“… and one of these days you will know a world in which I no longer exist.”
“I don’t know that I can imagine that.”
“Possibly not. I have always been part of your world. Before you were born, you could say that I was your world… all your physical experience, at least, came through me…”
“Hmm. Hadn’t thought of it quite that way before…”
“…so a world without me is not within your experience, and might be as hard for you to imagine as a world without you. No point of reference.”
The subject of mortality had been brought to our attention by the passing of a neighbour and friend, a woman whose kindness and wisdom had brought something special to the world. The simple Quaker funeral of a shared silence had been both beautiful and moving, as we each turned our thoughts to how her presence had changed our lives, making the moment one of gratitude and recognition instead of an occasion given solely to grief. Her actions had been the small ones of every day, her life outwardly unremarkable… and yet she had made a huge difference to the lives of her family, friends and neighbours. From her funeral to a deeper conversation was not a big step.
It was an interesting discussion. Because most of us live what we consider to be rather ordinary lives, we do not realise how big an impact we might make. We seldom think about how different things might be for others had we not been around. What might, or might not have happened had we never been.

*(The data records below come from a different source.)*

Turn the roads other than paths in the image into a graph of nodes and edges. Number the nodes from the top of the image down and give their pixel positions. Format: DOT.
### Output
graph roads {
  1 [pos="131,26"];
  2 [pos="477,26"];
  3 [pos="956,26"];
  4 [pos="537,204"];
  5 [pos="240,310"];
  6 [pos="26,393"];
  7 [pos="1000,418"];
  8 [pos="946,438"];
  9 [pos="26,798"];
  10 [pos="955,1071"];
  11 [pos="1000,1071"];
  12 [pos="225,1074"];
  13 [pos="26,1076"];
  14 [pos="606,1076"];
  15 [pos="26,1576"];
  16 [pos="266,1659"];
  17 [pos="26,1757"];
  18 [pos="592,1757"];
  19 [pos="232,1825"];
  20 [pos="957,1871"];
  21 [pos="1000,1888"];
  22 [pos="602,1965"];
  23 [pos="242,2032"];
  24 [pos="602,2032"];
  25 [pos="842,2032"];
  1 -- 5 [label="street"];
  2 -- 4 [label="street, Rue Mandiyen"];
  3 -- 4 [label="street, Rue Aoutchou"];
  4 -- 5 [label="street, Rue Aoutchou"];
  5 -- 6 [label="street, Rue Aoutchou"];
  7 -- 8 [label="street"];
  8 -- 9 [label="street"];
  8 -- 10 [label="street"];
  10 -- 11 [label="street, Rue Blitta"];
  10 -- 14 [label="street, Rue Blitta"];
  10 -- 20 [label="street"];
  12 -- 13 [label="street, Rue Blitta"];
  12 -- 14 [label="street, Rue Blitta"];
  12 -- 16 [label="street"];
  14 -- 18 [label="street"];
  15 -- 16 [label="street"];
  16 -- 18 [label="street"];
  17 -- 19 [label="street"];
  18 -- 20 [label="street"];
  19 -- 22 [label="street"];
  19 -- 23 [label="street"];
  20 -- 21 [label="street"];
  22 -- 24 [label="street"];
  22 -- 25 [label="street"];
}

For a start, how do you imagine not being? You might imagine your own demise… and, in melodramatic moments, there may even be a vague satisfaction or discontent when you consider the aftermath of that event within your intimate circle. A sort of ‘you’ll be sorry when I’m gone’ scenario… even though you will not be there to know about it. You may be able to picture a future from which you are missing… but when you do so, you are looking at it through your own eyes and therefore it is a false image… you will not be there to see it. The ‘you’ you are now will no longer exist.
Even less can we conceive of a world in which we have never been. Any attempt to subtract ourselves from the reality we know, will have so many ramifications that such a world truly is impossible to imagine.